Labor Board Overreach
Thursday, May 21, 2015
BY: RICK BERMAN
Last month, the National Labor Relations Board (NLRB), stacked with Democratic appointees loyal to Big Labor, enacted new procedures to govern unionization elections.
The new rules provide union organizers with more personal information (including phone numbers, home and email addresses) to press, prod and harass those employees who want nothing to do with them. It’s not a popular move: National polling shows 85 percent of Americans support employees being able to refuse having their personal information revealed to union organizers.
Meanwhile, the new rules provide another wrinkle to make it easier for union solicitors to capture dues-paying members. Under the previous rules, it took an average of 38 days from the filing of an organizing petition to the holding of the election. The new rules shorten the campaign to as few as 13 days. The advantage? Union organizers can quietly lay the groundwork while promising the moon. After the union surfaces with a formal request for a vote, employers will be denied sufficient time to highlight the gap between labor’s promises to deliver on their wish list and business realities.
This is a big deal for organized labor. Unions’ win rates decline when employees have an opportunity to assess union “promises.” The Labor Relations Institute has calculated that unions win a respectable 60 percent of elections held in 36 or more days after requesting a vote (the high rate is attributable to unions withdrawing from elections when they sense they are going to lose). However, the union success rate approaches 90 percent if the election is held in 21 days or less. Union organizers operate like high-pressure car salesmen who don’t want you leaving the dealership with too much time to consider their offer.

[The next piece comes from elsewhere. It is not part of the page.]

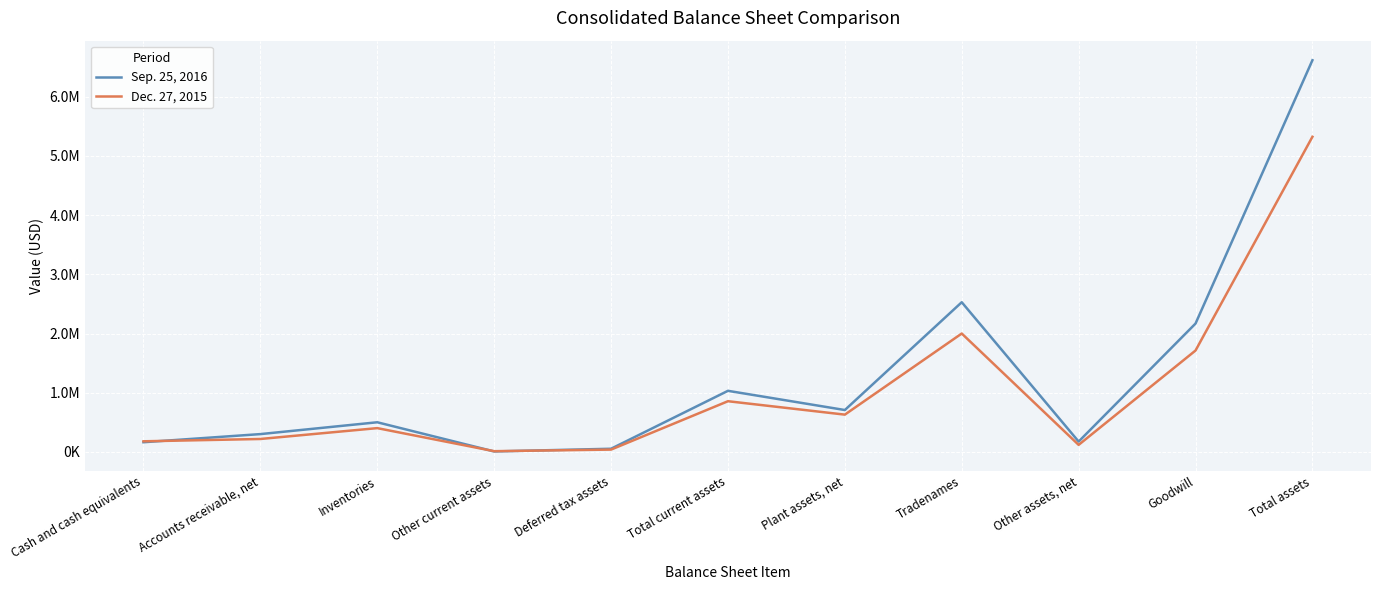

What is the difference between the Sep. 25, 2016 values at Tradenames and Inventories?

2027628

Why would President Obama and congressional Democrats support this assault on employee privacy? Why deny giving people enough time to consider the impact of being forced into a union? How about ensuring a steady flow of union money to Democrats’ elections and party bank accounts while providing a flood of dues money into nonprofit organizations that support the leftist agenda?

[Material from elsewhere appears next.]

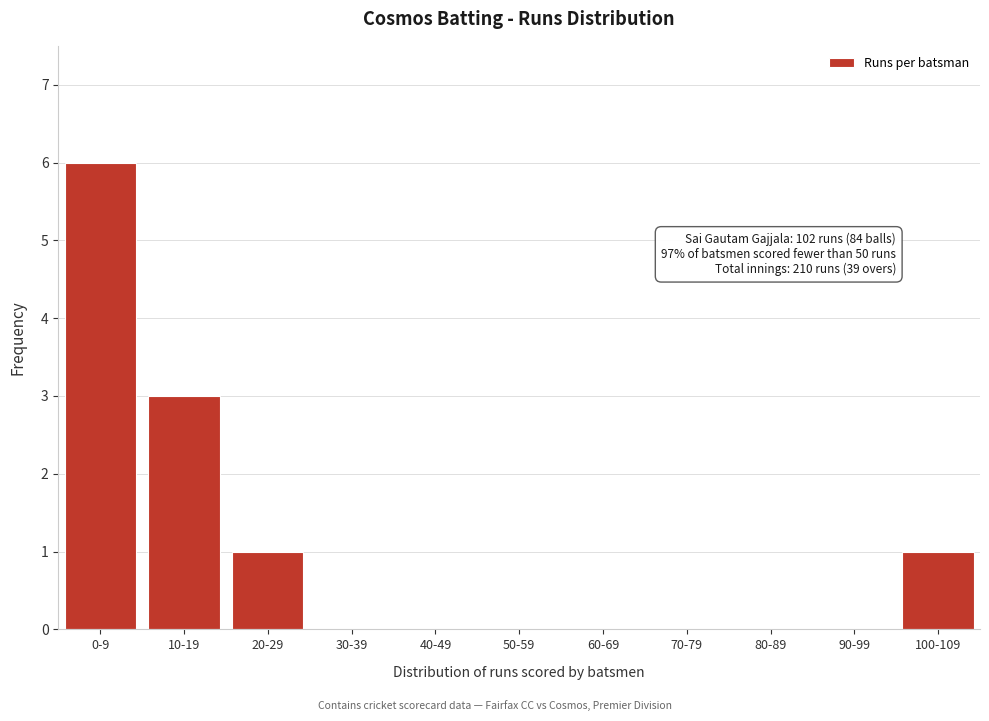

Reading left to right, what are all the values shown in this chart?

0-9=6	10-19=3	20-29=1	30-39=0	40-49=0	50-59=0	60-69=0	70-79=0	80-89=0	90-99=0	100-109=1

In the 2014 elections, roughly 89 percent of union campaign contributions went to Democrats. Similarly, an analysis of Labor Department disclosures shows that unions sent more than $109 million from member dues to liberal and left-wing outside groups that have little to do with union issues of wages, benefits or working conditions.
A proposal by Republican Sen. Lamar Alexander of Tennessee would correct the partisan imbalance of the National Labor Relations Board to restore its impartiality and reverse these new rules. Another idea is to take the opportunity provided by the overreach of Mr. Obama’s board to refashion our basic labor law for the 21st century.

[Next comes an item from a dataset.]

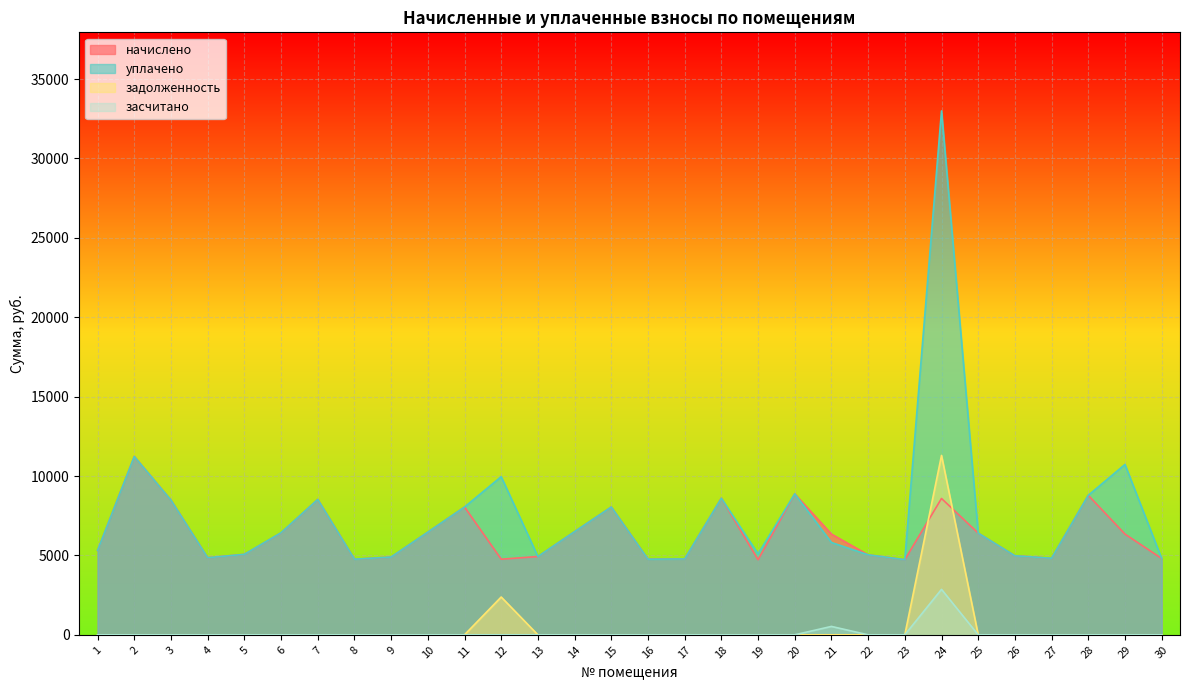

Reading left to right, list all the values displayed in this chart.

начислено: 5314.6	11228.2	8478.7	4853.8	5068.8	6420.5	8524.8	4761.6	4899.8	6466.6	8048.6	4761.6	4930.6	6497.3	8048.6	4761.6	4777.0	8601.6	4730.9	8878.1	6343.7	5038.1	4730.9	8586.2	6405.1	4976.6	4823.0	8785.9	6343.7	4807.7
уплачено: 5314.6	11228.2	8478.7	4853.8	5068.8	6430.5	8524.8	4761.6	4899.8	6466.6	8048.6	9960.3	4930.6	6497.3	8048.6	4761.6	4777.0	8601.6	5094.3	8878.1	5815.0	5038.1	4730.9	32994.0	6405.1	4976.6	4823.0	8785.9	10729.7	4807.7
задолженность: 0.0	0.0	0.0	0.0	0.0	0.0	0.0	0.0	0.0	0.0	0.0	2380.8	0.0	0.0	0.0	0.0	0.0	0.0	0.0	0.0	0.0	0.0	0.0	11297.2	0.0	0.0	0.0	0.0	0.0	0.0
засчитано: 0.0	0.0	0.0	0.0	0.0	0.0	0.0	0.0	0.0	0.0	0.0	0.0	0.0	0.0	0.0	0.0	0.0	0.0	0.0	0.0	528.6	0.0	0.0	2862.1	0.0	0.0	0.0	0.0	0.0	0.0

The Employee Rights Act (ERA), a package of popular reforms that will be reintroduced in Congress, offers such a path. Rather than assuming that most employees want to join a union (as the Obama NLRB seems to), the ERA recognizes that today’s workforce wants individual autonomy. The Employee Rights Act assures that unions establish and maintain true majority support before collectively bargaining for anyone. The ERA ensures that employees are given the right to refuse having their dues fund political groups they personally don’t support.
It would be easy to only think about the overreach of Mr. Obama’s labor board. But by backing popular reforms in the Employee Rights Act, legislators could chart a path to much broader changes and get rewarded at the ballot box for the effort. Admittedly even if the ERA could pass in this Congress, Mr. Obama would never sign it. The good news is that once the public fully understands the opportunity and value for each individual, the next president would be foolish to turn a deaf ear.